Décès de Charles Manson: "A l'image de notre société moderne, le serial killer a remplacé les ogres des contes de fée"

Il a représenté le mal absolu, le diable: Charles Manson est décédé ce lundi en prison. Stéphane Bourgoin a écrit de nombreux ouvrages sur les criminels, il a rencontré Charles Manson dans sa prison dans les années 80.

Comment vous expliquez, vous, cette fascination que Charles Manson a pu susciter, et qu'il peut encore susciter aujourd'hui?

"C'est un peu la fin de l'innocence aux États-Unis. Cette année 69, c'est aussi Woodstock, mais c'est le déchaînement de violence avec Charles Whitman qui tire de la tour de l'université du Texas, une des premières grandes tueries universitaires, c'est l'apparition de Juan Corona et de toute une série de criminels en série, que l'on voit d'ailleurs pour beaucoup d'entre eux dans la nouvelle série de David Fincher, "Mindhunter", qui a été produite par Netflix. Et comme le disait si bien Alfred Hitchcock, 'pour faire un bon polar, pour faire frissonner, il faut avant tout un très bon méchant'. Et le serial killer est un peu à l'image de notre société moderne, il a remplacé les ogres, les vampires et les loups-garous des contes de fée d'autrefois".

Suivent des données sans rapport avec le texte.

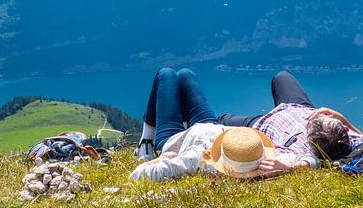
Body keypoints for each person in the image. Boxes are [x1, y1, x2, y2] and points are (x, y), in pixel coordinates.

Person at [130, 68, 316, 182]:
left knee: (166, 75)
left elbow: (138, 175)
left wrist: (162, 159)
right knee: (186, 75)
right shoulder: (266, 161)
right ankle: (184, 122)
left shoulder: (198, 158)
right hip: (211, 127)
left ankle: (145, 142)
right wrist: (289, 168)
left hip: (175, 139)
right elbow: (312, 160)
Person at [216, 70, 363, 168]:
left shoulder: (301, 151)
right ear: (345, 129)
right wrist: (339, 117)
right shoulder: (352, 140)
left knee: (223, 119)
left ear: (309, 139)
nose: (327, 114)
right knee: (282, 77)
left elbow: (309, 162)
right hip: (300, 107)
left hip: (267, 122)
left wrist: (287, 168)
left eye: (322, 118)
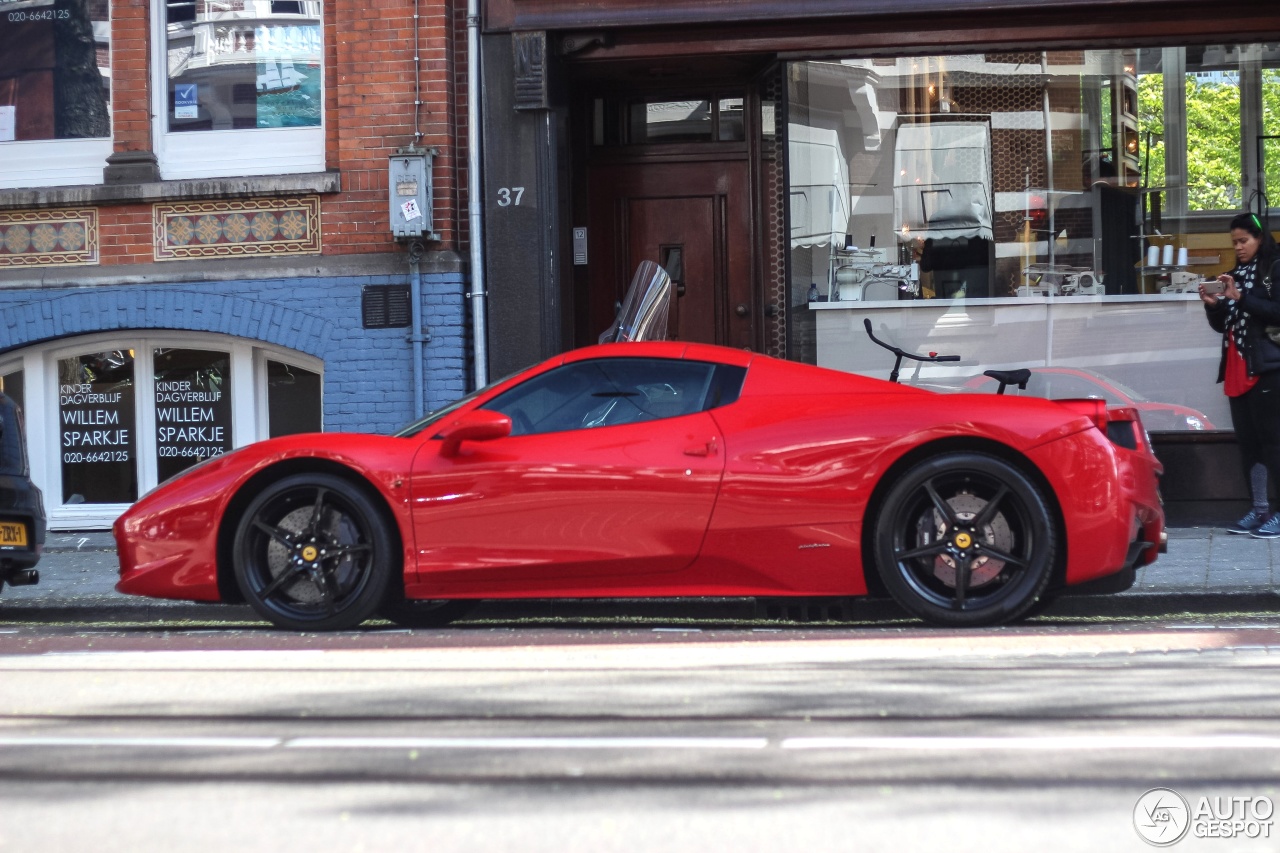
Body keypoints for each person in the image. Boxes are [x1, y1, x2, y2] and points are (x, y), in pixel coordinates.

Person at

Mais en quoi Charles Manson, précisément, sa personnalité, son parcours représentent ce bon tueur, comme vous venez de le dire?

"Peut-être parce qu'il a su beaucoup jouer avec les médias. On voit beaucoup d'images, ce qui est assez atypique à l'époque aux États-Unis, de son procès. Le voir entouré ainsi de jolies jeunes femmes, les trois qui sont poursuivies en justice pour les deux séries de meurtres qui font sept victimes en 48 heures, entre autres Sharon Tate et ses amis sur Cielo Drive et les époux La Bianca. Ils sont en admiration devant le gourou qui, pourtant, lui — je peux vous le dire pour l'avoir rencontré — est un être très petit, il fait à peu près 1 mètre 57, il est malingre, décharné lorsque je rencontre, mais c'est vrai qu'il a un regard totalement captivant, magnétique, avec des orbites noires extrêmement profondes, et ce regard sait absolument vous capter".

Vous êtes un spécialiste de ces tueurs en série, ces tueurs de masse, est-ce que dans l'histoire de ces grands criminels, il y en a d'autres qui ont été à ce point, comme Charles Manson, des icônes culturelles?

"Je ne pense pas qu'il y en ait eu d'autres, ou peut-être le seul à s'en approcher quelque peu est Ted Bundy, qui a été exécuté en janvier 1989. Là aussi, il y a déjà eu plusieurs films consacrés à Ted Bundy, il va y avoir prochainement le tournage d'un film sur Bundy avec l'acteur Zac Efron qui va reprendre le rôle de ce tueur en série, dont le procès a été le premier à être retransmis en direct sur CorpTV. Et là aussi, Ted Bundy, comme Charles Manson, jouait de son magnétisme, il se plaçait en gros plan devant la caméra en disant 'Est-ce que vous pensez que quelqu'un comme moi pourrait commettre des crimes aussi abominables?' Ce qu'il faut bien comprendre, c'est que lorsqu'on est confronté à ce type d'interview en face à face, on n'a pas du tout l'image qui nous est renvoyée par la fiction, ce n'est pas Hannibal Lecter, sophistiqué, connaisseur en vins fins, c'est en fait la banalité dans l'horreur".

Comment est-ce que vous expliquez la fascination, l'attirance même peut-être parfois, que certaines personnes peuvent avoir pour ces criminels, pour ces psychopathes?

"En effet, vous avez des tueurs en série homosexuels, qui ont épousé certaines de leurs fans qui leur écrivent des lettres d'amour. Charles Manson recevait en moyenne entre 50 et 100 lettres par jour et 80% de ce courrier émanait de femmes. D'ailleurs, en 2014, il avait pour projet, alors qu'il avait déjà 80 ans, d'épouser une très jeune femme qui se surnommait Star Allura sur Internet. Il y a finalement renoncé au dernier moment parce qu'il a appris que cette femme avait pour projet de devenir son épouse pour récupérer son corps après sa mort, le faire embaumer et ensuite se balader à travers tous les États-Unis avec le cercueil en verre en exposant Manson dans des sortes de foires ambulantes".

Vous en avez rencontré beaucoup, Stéphane Bourgoin, dans votre activité des gens fascinés par le macabre, par ces criminels?

"J'ai rencontré 77 tueurs en série depuis 1979. Mis à part une ou deux rencontres qui se sont mal déroulées, je dois dire que j'ai plus de problèmes avec des fans, à la fois de mes livres et de tueurs en série, qu'avec mes rencontres avec des serial killers".